WHAT NEEDS TO BE DONE:
For this exercise, an exact copy is needed of only the lines from the one containing "remote control: none" through the end of the data, with pictures left out.

BEGIN

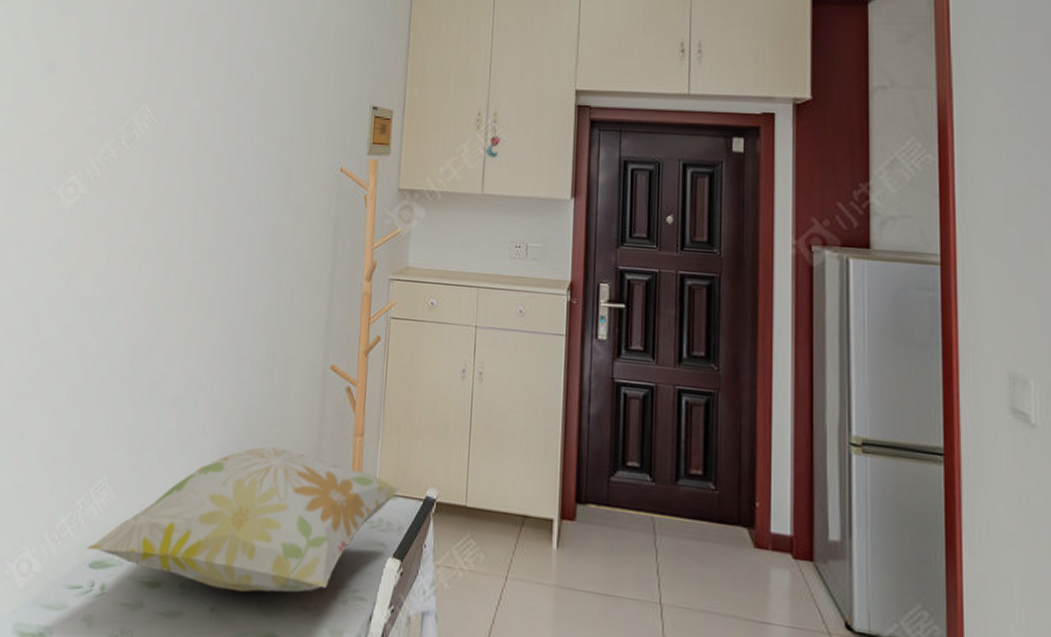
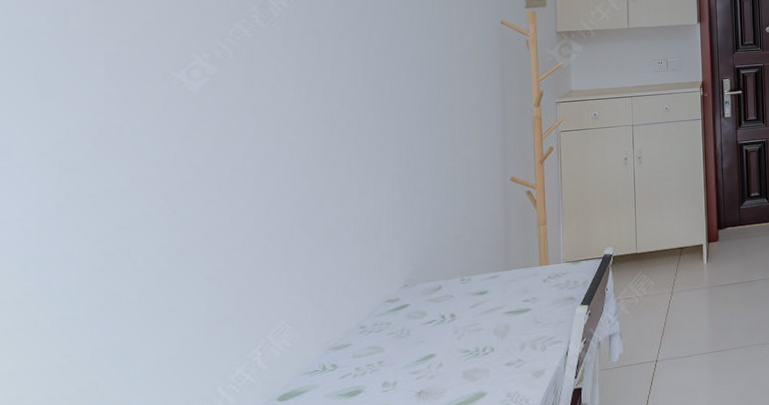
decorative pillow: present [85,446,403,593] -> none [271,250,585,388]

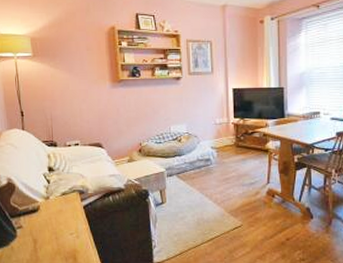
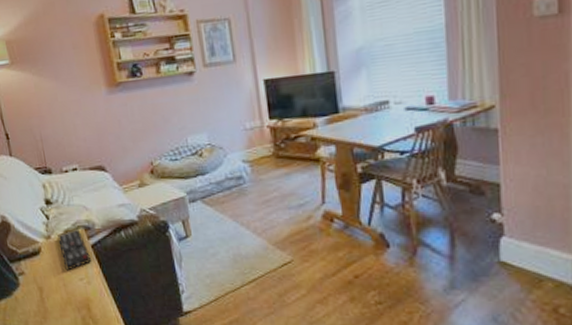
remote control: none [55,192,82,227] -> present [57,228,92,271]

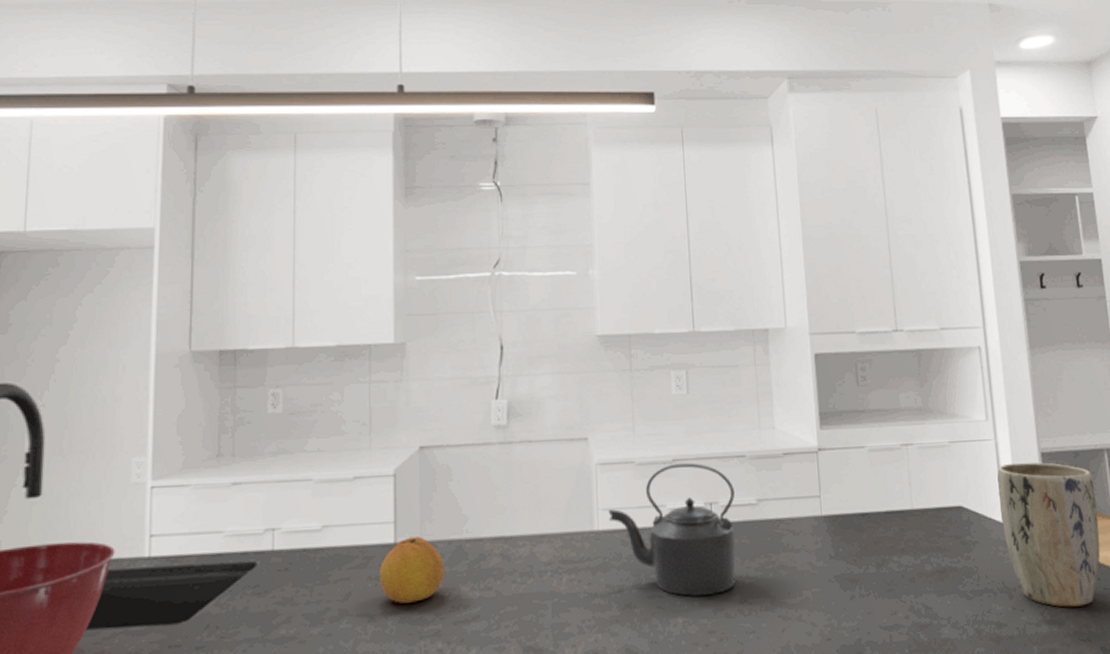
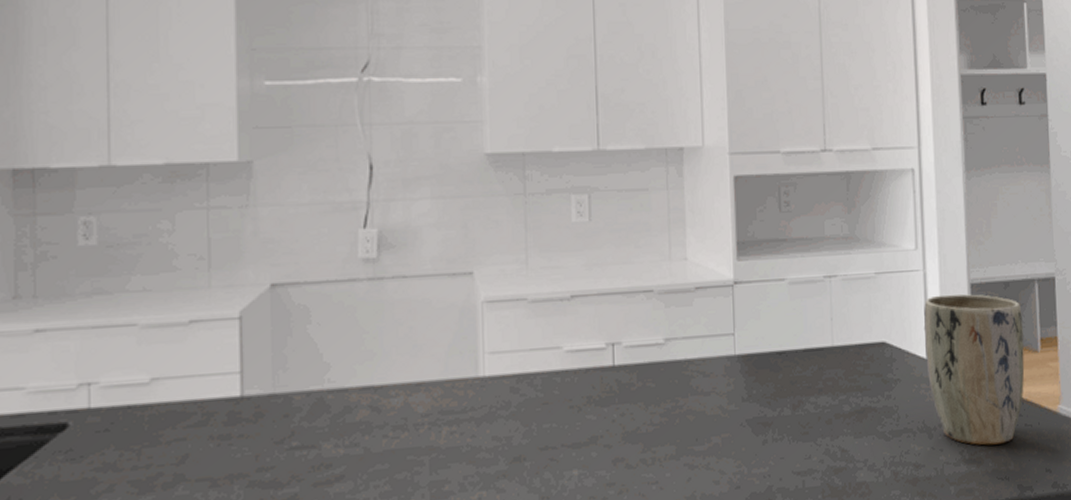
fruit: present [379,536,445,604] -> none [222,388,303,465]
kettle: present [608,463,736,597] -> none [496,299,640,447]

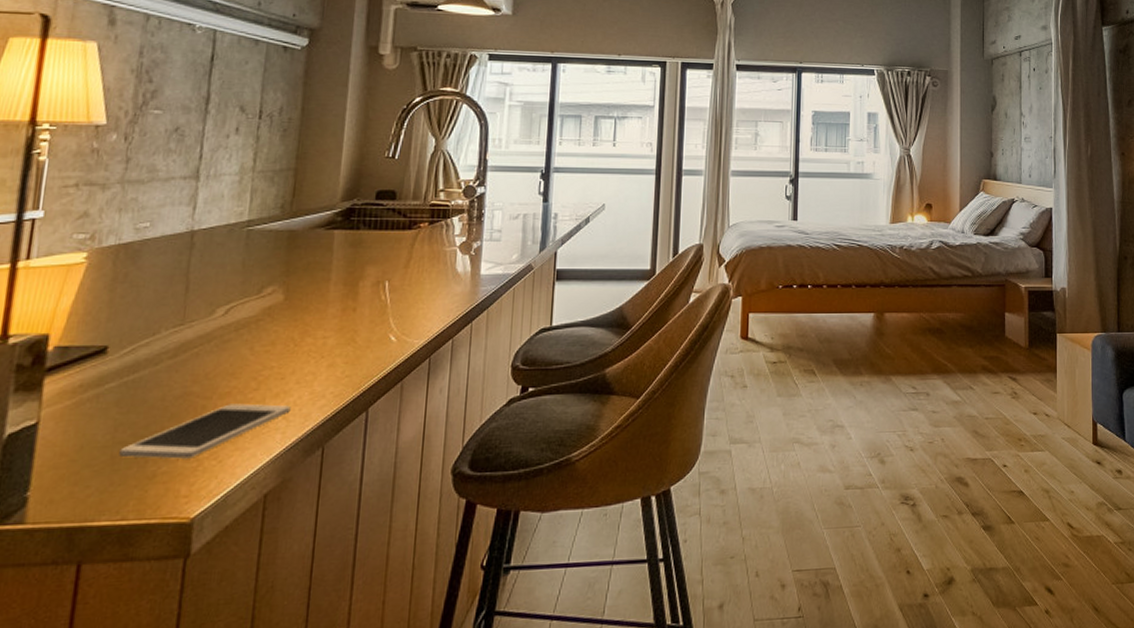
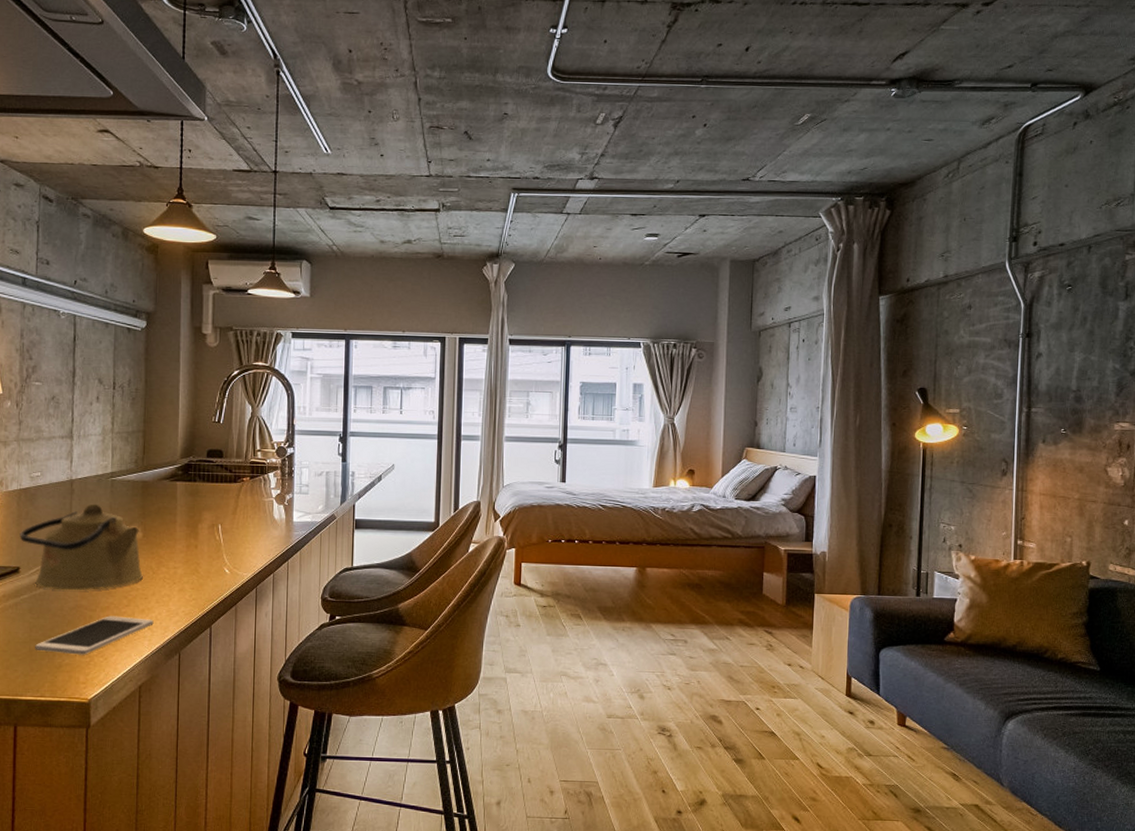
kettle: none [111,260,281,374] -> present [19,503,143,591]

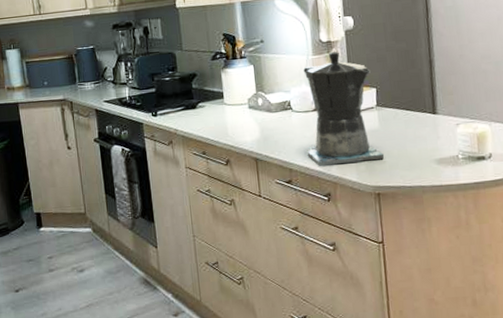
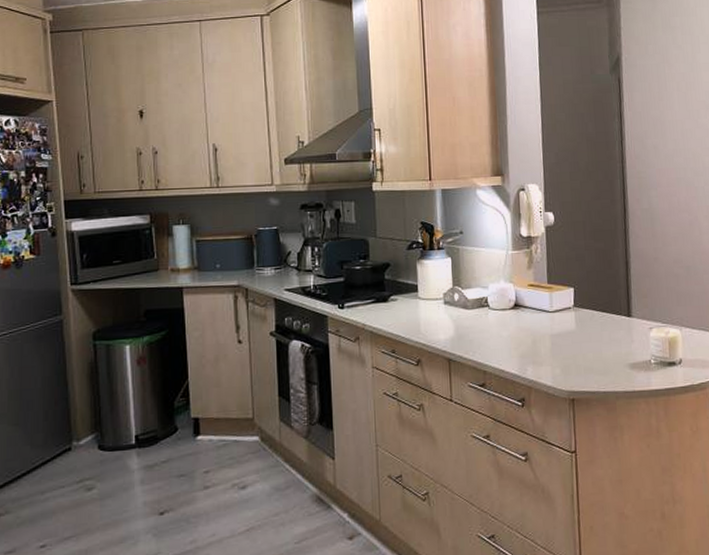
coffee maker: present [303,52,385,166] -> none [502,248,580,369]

END

EXERCISE SOLUTION:
remote control: none [55,192,82,227] -> present [57,228,92,271]

fruit: present [379,536,445,604] -> none [222,388,303,465]
kettle: present [608,463,736,597] -> none [496,299,640,447]

kettle: none [111,260,281,374] -> present [19,503,143,591]

coffee maker: present [303,52,385,166] -> none [502,248,580,369]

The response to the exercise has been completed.